## Raw data:
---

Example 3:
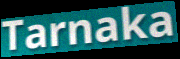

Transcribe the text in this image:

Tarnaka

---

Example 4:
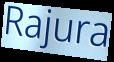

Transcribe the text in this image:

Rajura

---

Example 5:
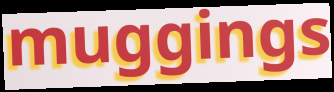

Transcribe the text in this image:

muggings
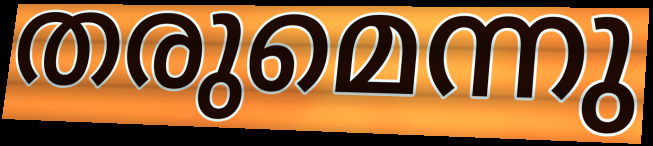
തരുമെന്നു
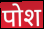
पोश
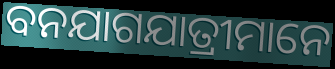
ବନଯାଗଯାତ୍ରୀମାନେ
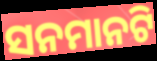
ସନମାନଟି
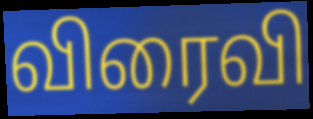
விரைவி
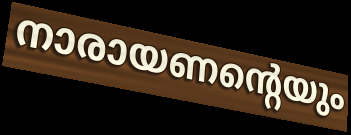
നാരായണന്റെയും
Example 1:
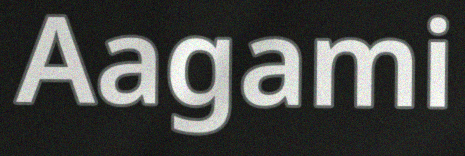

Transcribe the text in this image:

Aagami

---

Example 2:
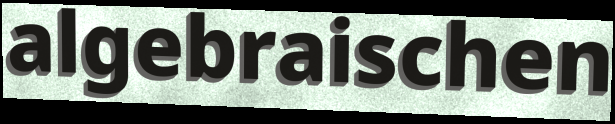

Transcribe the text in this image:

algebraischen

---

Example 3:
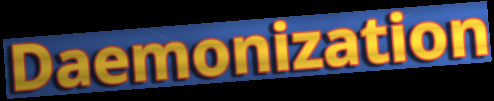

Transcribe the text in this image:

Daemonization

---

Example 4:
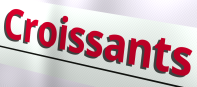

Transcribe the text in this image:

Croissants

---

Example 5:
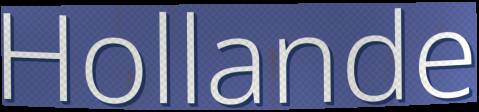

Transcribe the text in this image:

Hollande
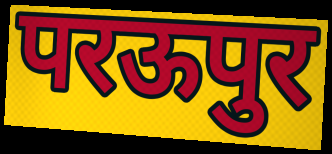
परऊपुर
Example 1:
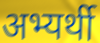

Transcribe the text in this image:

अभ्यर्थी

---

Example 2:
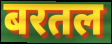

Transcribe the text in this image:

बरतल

## Work required:
Everything in the entries must come back exactly, except the pictures.

## Response box:
---

Example 3:

Transcribe the text in this image:

Tarnaka

---

Example 4:

Transcribe the text in this image:

Rajura

---

Example 5:

Transcribe the text in this image:

muggings
തരുമെന്നു
पोश
ବନଯାଗଯାତ୍ରୀମାନେ
ସନମାନଟି
விரைவி
നാരായണന്റെയും
Example 1:

Transcribe the text in this image:

Aagami

---

Example 2:

Transcribe the text in this image:

algebraischen

---

Example 3:

Transcribe the text in this image:

Daemonization

---

Example 4:

Transcribe the text in this image:

Croissants

---

Example 5:

Transcribe the text in this image:

Hollande
परऊपुर
Example 1:

Transcribe the text in this image:

अभ्यर्थी

---

Example 2:

Transcribe the text in this image:

बरतल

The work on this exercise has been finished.